::: Dataset records :::

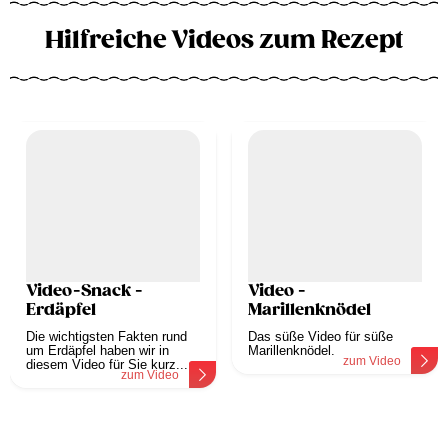
Hilfreiche Videos zum Rezept
Video-Snack -
Video -
Erdäpfel
Marillenknödel
Die wichtigsten Fakten rund
Das süße Video für süße
um Erdäpfel haben wir in
Marillenknödel.
zum Video
diesem Video für Sie kurz...
zum Video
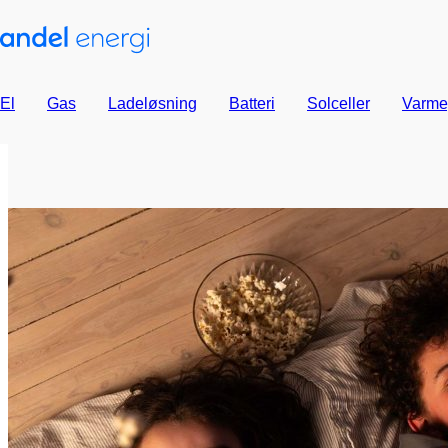
El
Gas
Ladeløsning
Batteri
Solceller
Varme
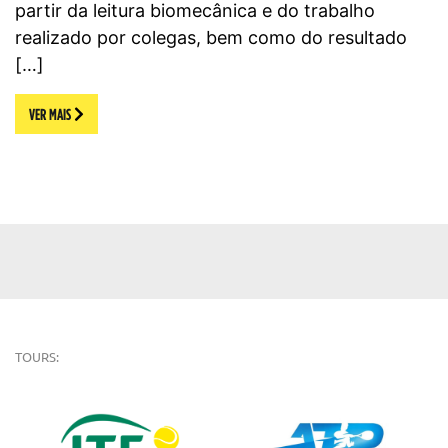
partir da leitura biomecânica e do trabalho
realizado por colegas, bem como do resultado
[…]
VER MAIS
TOURS:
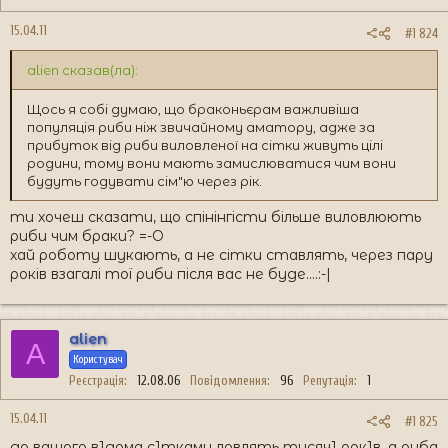
15.04.11
#1 824
alien сказав(ла):
Щось я собі думаю, що браконьєрам важливіша
популяція риби ніж звичайному аматору, адже за
прибуток від риби виловленої на сітки живуть цілі
родини, тому вони мають замислюватися чим вони
будуть годувати сім"ю через рік.
ти хочеш сказати, що спінінгісти більше виловлюють
риби чим браки? =-O
хай роботу шукають, а не сітки ставлять, через пару
років взагалі тої риби після вас не буде....:-|
alien
A
Користувач
Реєстрація
12.08.06
Повідомлення
96
Репутація
1
15.04.11
#1 825
до вашого в1дома с1тками ловлять тисяч1 рок1в, а риба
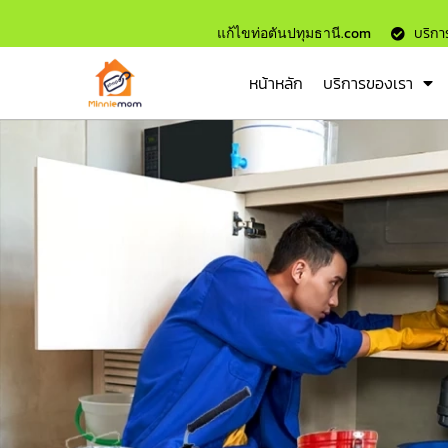
แก้ไขท่อตันปทุมธานี.com
บริการ
หน้าหลัก
บริการของเรา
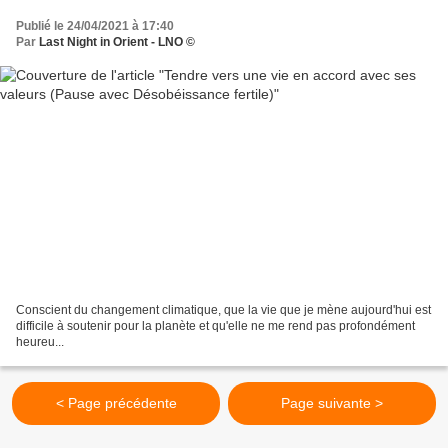
Publié le 24/04/2021 à 17:40
Par
Last Night in Orient - LNO ©
Conscient du changement climatique, que la vie que je mène aujourd'hui est
difficile à soutenir pour la planète et qu'elle ne me rend pas profondément
heureu...
< Page précédente
Page suivante >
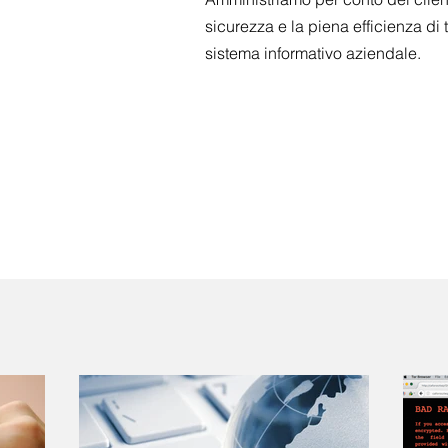
sicurezza e la piena efficienza di 
sistema informativo aziendale.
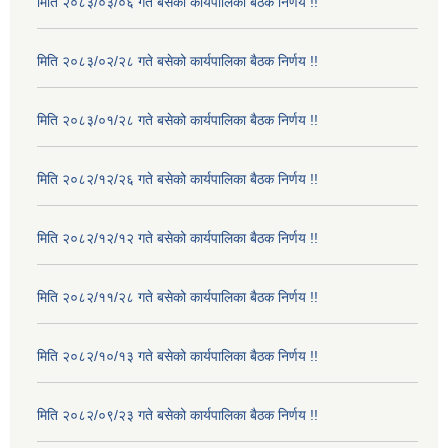
मिति २०८३/०३/०६ गते बसेको कार्यपालिका बैठक निर्णय !!
मिति २०८३/०२/२८ गते बसेको कार्यपालिका बैठक निर्णय !!
मिति २०८३/०१/२८ गते बसेको कार्यपालिका बैठक निर्णय !!
मिति २०८२/१२/२६ गते बसेको कार्यपालिका बैठक निर्णय !!
मिति २०८२/१२/१२ गते बसेको कार्यपालिका बैठक निर्णय !!
मिति २०८२/११/२८ गते बसेको कार्यपालिका बैठक निर्णय !!
मिति २०८२/१०/१३ गते बसेको कार्यपालिका बैठक निर्णय !!
मिति २०८२/०९/२३ गते बसेको कार्यपालिका बैठक निर्णय !!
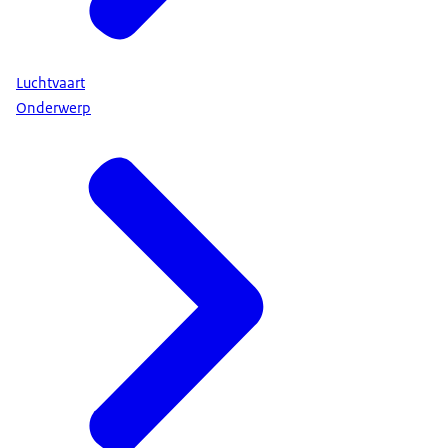
Luchtvaart
Onderwerp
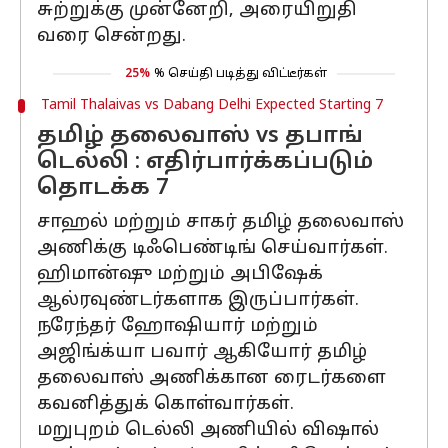
சுற்றுக்கு முன்னேறி, அரையிறுதி
வரை சென்றது.
25%
% செய்தி படித்து விட்டீர்கள்
Tamil Thalaivas vs Dabang Delhi Expected Starting 7
தமிழ் தலைவாஸ் vs தபாங்
டெல்லி : எதிர்பார்க்கப்படும்
தொடக்க 7
சாஹல் மற்றும் சாகர் தமிழ் தலைவாஸ்
அணிக்கு டிஃபெண்டிங் செய்வார்கள்.
ஹிமான்ஷு மற்றும் அபிஷேக்
ஆல்ரவுண்டர்களாக இருப்பார்கள்.
நரேந்தர் ஹோஷியார் மற்றும்
அஜிங்க்யா பவார் ஆகியோர் தமிழ்
தலைவாஸ் அணிக்கான ரைடர்களை
கவனித்துக் கொள்வார்கள்.
மறுபுறம் டெல்லி அணியில் விஷால்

:::

_Directive_
Give back exactly the lines from the one containing "நரேந்தர் ஹோஷியார் மற்றும்" through the end of the material above, and nothing else.

_Response to this task_
நரேந்தர் ஹோஷியார் மற்றும்
அஜிங்க்யா பவார் ஆகியோர் தமிழ்
தலைவாஸ் அணிக்கான ரைடர்களை
கவனித்துக் கொள்வார்கள்.
மறுபுறம் டெல்லி அணியில் விஷால்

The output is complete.